All solutions show a shear thinning effect. While CMC has different viscosities, ALG shows hardly any deviations. Regarding the Mark-Houwink relationship the molar masses of CMC are different while ALG indicates similar molar masses. To understand the polymer behaviour in application of Lithium-Ion Batteries the polymer solutions consisting of 93 wt.-% artificial graphite, 1.4 wt.-% carbon black (CB), 2.8 wt.-% styrene-butadiene rubber (SBR) and 2.8 wt.-% of the variating binder are manufactured discontinuously to electrodes in industry-related processes. Regarding comparability, parameters like recipe and manufacturing processes of the coating are kept constant. After the dispersion process the suspensions where rheologically characterized with a rotation and oscillation test and are compared to their rheological behaviour in pure binder solutions.

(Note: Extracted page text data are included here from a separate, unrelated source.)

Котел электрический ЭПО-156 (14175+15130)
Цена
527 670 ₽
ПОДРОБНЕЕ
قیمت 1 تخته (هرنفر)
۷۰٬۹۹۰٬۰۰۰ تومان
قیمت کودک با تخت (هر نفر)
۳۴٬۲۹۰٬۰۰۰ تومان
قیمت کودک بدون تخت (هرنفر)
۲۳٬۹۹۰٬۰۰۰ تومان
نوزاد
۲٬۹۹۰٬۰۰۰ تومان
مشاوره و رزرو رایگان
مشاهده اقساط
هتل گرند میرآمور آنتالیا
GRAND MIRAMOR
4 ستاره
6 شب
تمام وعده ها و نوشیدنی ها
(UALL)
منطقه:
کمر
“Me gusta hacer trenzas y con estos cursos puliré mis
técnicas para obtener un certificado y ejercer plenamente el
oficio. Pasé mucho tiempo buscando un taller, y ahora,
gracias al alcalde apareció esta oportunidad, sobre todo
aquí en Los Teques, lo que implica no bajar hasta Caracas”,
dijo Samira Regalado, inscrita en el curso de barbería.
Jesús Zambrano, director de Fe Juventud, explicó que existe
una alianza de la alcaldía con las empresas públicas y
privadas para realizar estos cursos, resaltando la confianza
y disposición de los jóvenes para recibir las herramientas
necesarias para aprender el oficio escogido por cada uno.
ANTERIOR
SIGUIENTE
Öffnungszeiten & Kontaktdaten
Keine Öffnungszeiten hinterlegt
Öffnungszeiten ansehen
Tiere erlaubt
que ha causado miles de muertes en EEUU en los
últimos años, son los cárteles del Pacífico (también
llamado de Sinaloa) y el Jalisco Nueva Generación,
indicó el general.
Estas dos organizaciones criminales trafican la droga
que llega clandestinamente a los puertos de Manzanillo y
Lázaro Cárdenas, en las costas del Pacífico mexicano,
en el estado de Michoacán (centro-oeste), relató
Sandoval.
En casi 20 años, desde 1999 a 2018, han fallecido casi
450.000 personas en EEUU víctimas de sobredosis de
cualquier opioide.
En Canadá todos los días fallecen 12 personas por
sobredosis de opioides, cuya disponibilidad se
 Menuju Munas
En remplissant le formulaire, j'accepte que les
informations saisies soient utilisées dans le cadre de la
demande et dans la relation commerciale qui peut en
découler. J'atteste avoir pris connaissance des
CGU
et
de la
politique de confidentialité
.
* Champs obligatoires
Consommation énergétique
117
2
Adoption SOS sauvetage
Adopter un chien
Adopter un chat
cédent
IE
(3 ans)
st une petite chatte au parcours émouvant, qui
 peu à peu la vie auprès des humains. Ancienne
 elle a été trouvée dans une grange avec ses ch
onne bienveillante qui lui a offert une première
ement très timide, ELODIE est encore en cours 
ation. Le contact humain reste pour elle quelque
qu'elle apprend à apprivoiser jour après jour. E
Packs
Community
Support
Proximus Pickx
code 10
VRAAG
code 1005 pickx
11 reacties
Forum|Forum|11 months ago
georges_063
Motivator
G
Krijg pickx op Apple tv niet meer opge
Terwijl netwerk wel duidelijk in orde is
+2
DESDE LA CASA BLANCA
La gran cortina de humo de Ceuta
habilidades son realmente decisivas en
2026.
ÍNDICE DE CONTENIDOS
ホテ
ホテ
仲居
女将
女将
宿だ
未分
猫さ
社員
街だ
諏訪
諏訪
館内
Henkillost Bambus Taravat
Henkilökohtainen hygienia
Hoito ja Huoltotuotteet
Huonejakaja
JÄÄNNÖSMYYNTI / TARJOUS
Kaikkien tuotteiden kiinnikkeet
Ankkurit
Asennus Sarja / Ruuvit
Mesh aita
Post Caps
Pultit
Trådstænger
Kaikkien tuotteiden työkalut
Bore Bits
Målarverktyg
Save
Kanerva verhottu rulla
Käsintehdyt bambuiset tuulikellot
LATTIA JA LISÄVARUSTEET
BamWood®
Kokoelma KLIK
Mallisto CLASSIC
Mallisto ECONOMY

While CMC shows a homogeneous distribution and no interaction with SBR, ALG exhibits more pronounced interactions with CB particles and cross-linking effects with SBR. This behaviour can be seen in the resulting electrodes as well. ALG interacts with CB to form binder-CB-clusters which can be observed in SEM-images. The ALG electrodes exhibit low adhesion, high plastic deformation behaviour and a high electrical conductivity and high residual moisture due to the inhomogeneous distributed clusters. Regarding mass loading, the electrochemical performance of ALG is quite good (152 mAh/gNCM622 @ 0.1C) but has a high quote of cell failure due to low adhesion and high plastic deformation. CMC shows a homogeneous distribution via SEM-images less significant binder-CB-clusters than ALG. With an increase in molar mass the resulting electrodes display higher adhesion, higher elasticity and a higher residual moisture. Although the electrochemical performance of CMC with low molar mass is the best (152 mAh/gNCM622 @ 0.1C; SOH80 ≈ 830 Cycles) but the high adhesion and good elasticity of CMC with high molar mass are beneficial for the usage in C/Si-anodes. Linking the rheological behaviour of binders in suspensions to the performance of electrodes is a possible method to evaluate system-characteristics at the beginning of the process chain.